*** TASK INPUTS Section Begins ***

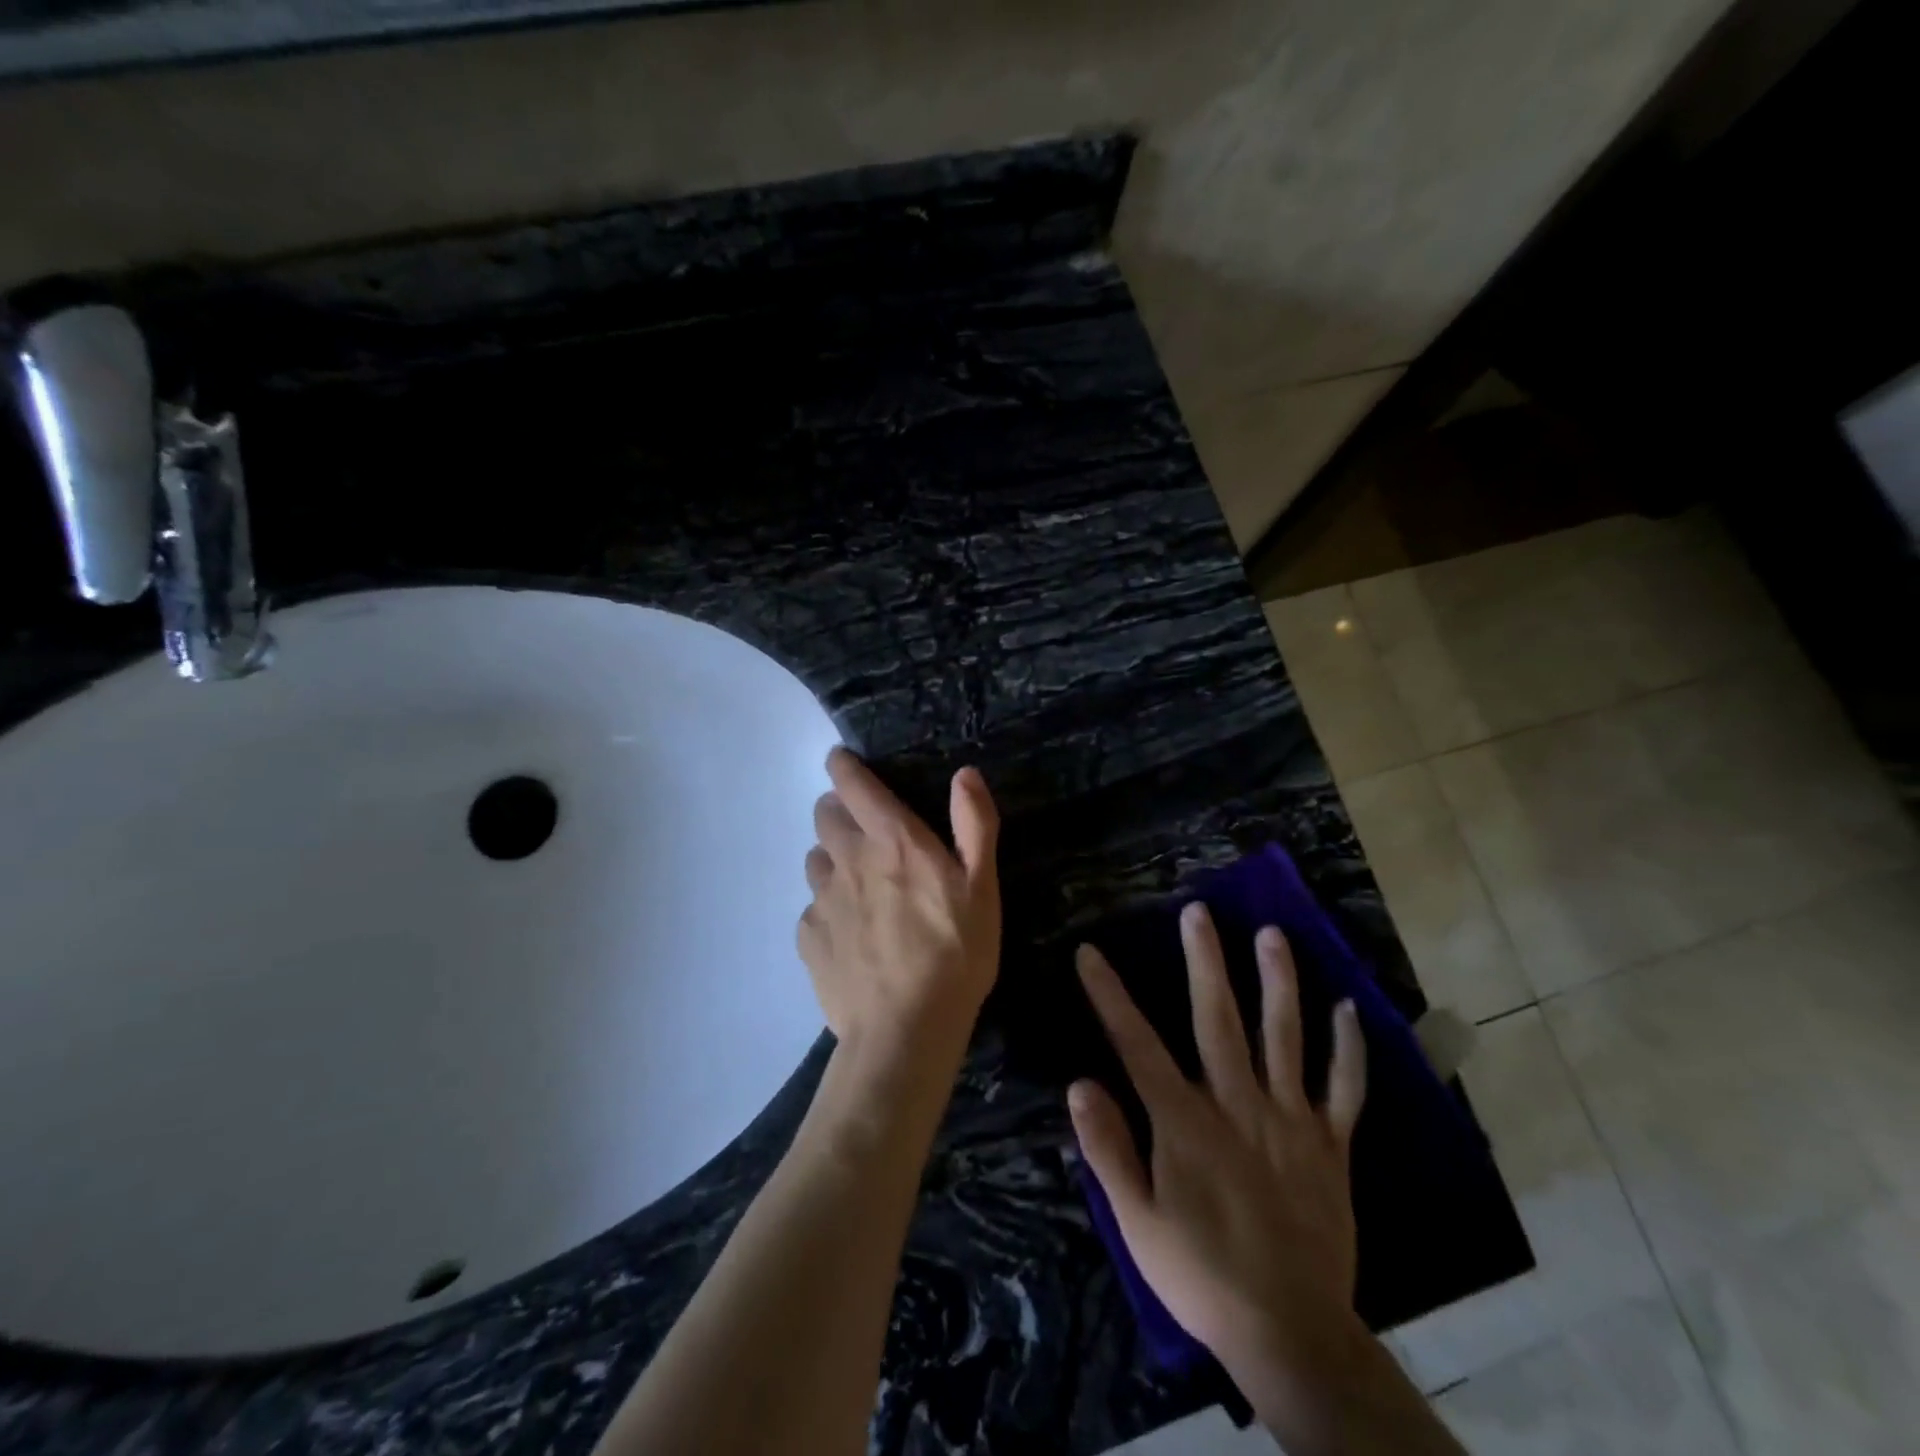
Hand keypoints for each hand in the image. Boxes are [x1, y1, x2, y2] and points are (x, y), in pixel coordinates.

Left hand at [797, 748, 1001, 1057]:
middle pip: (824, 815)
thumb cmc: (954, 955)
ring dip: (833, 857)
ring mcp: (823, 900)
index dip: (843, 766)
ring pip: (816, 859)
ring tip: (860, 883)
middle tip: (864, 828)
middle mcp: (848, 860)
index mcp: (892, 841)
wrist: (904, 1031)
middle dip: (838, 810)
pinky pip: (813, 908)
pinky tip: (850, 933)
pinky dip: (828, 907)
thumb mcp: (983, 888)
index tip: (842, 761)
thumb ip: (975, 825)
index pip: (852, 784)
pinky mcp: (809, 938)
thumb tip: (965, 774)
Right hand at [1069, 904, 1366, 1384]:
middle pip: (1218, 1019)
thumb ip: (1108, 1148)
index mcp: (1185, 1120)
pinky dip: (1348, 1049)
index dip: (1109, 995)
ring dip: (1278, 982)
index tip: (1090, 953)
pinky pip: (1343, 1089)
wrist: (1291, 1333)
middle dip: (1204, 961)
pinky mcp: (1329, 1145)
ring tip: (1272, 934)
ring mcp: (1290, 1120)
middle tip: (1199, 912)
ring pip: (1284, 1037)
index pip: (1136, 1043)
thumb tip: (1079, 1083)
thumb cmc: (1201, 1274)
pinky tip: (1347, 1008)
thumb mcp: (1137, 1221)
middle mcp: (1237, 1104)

*** TASK INPUTS Section Ends ***
*** TASK INPUTS Section Begins ***

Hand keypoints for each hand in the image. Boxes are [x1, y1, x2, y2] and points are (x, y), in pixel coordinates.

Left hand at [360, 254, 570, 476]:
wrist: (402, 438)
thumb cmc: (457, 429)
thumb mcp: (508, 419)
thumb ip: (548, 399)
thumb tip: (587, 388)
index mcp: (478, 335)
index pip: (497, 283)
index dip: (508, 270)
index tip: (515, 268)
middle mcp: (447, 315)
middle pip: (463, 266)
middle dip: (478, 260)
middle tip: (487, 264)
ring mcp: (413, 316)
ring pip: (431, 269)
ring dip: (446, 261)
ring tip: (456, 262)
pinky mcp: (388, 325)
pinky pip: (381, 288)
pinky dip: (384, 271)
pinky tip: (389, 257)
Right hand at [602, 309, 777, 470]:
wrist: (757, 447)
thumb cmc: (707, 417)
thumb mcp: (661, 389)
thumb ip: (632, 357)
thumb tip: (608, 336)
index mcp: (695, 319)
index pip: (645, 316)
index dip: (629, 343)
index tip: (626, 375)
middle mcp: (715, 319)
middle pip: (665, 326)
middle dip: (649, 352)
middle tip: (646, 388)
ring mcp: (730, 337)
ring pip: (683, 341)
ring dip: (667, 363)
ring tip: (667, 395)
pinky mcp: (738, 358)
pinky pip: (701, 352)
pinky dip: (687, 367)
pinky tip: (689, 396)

*** TASK INPUTS Section Ends ***
*** TASK INPUTS Section Begins ***

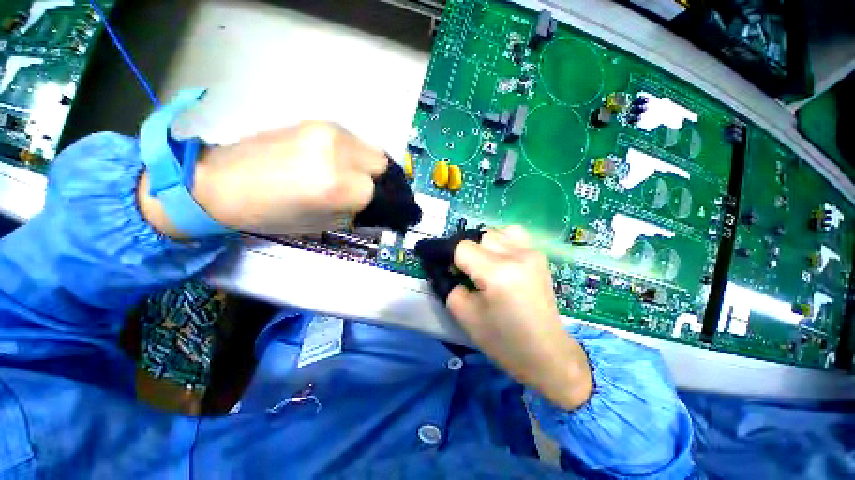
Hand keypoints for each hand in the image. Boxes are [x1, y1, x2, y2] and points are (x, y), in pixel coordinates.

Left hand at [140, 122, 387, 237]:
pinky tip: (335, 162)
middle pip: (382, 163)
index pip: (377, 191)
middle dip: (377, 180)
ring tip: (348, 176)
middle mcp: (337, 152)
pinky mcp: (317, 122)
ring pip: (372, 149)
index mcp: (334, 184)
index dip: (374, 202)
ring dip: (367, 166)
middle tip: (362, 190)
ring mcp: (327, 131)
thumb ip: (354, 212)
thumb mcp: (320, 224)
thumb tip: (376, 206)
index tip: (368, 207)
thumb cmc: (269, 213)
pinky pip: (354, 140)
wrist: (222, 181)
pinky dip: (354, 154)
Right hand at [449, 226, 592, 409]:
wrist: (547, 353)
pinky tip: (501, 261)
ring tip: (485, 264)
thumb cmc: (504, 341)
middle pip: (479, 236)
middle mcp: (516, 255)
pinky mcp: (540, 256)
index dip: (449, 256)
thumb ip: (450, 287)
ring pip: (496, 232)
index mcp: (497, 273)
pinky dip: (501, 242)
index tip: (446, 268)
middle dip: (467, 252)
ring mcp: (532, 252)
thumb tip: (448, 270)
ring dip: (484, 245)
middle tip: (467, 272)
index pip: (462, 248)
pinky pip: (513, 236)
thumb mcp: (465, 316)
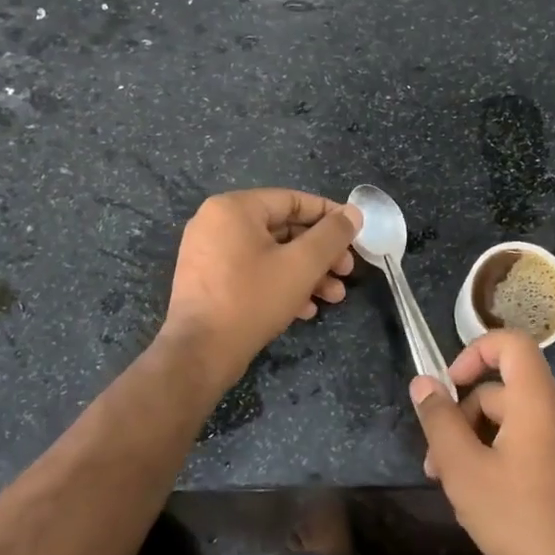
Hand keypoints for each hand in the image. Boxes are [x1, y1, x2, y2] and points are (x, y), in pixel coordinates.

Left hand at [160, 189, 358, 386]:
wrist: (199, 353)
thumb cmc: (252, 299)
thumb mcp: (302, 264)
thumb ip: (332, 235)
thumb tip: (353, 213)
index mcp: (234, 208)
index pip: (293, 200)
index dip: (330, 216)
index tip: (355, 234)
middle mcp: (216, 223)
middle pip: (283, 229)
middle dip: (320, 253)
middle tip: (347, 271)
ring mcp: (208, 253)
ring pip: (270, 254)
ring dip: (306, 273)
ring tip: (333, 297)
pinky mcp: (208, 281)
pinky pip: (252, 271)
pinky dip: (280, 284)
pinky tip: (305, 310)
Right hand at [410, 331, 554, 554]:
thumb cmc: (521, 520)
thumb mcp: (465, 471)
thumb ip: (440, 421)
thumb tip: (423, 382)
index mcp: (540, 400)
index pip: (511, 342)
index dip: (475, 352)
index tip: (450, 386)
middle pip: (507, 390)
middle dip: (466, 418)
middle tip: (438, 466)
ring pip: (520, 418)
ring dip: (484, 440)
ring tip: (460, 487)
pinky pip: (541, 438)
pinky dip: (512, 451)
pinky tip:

*** TASK INPUTS Section Ends ***

Find how many lines contain "Left" in the data. Write that number and nothing else.

4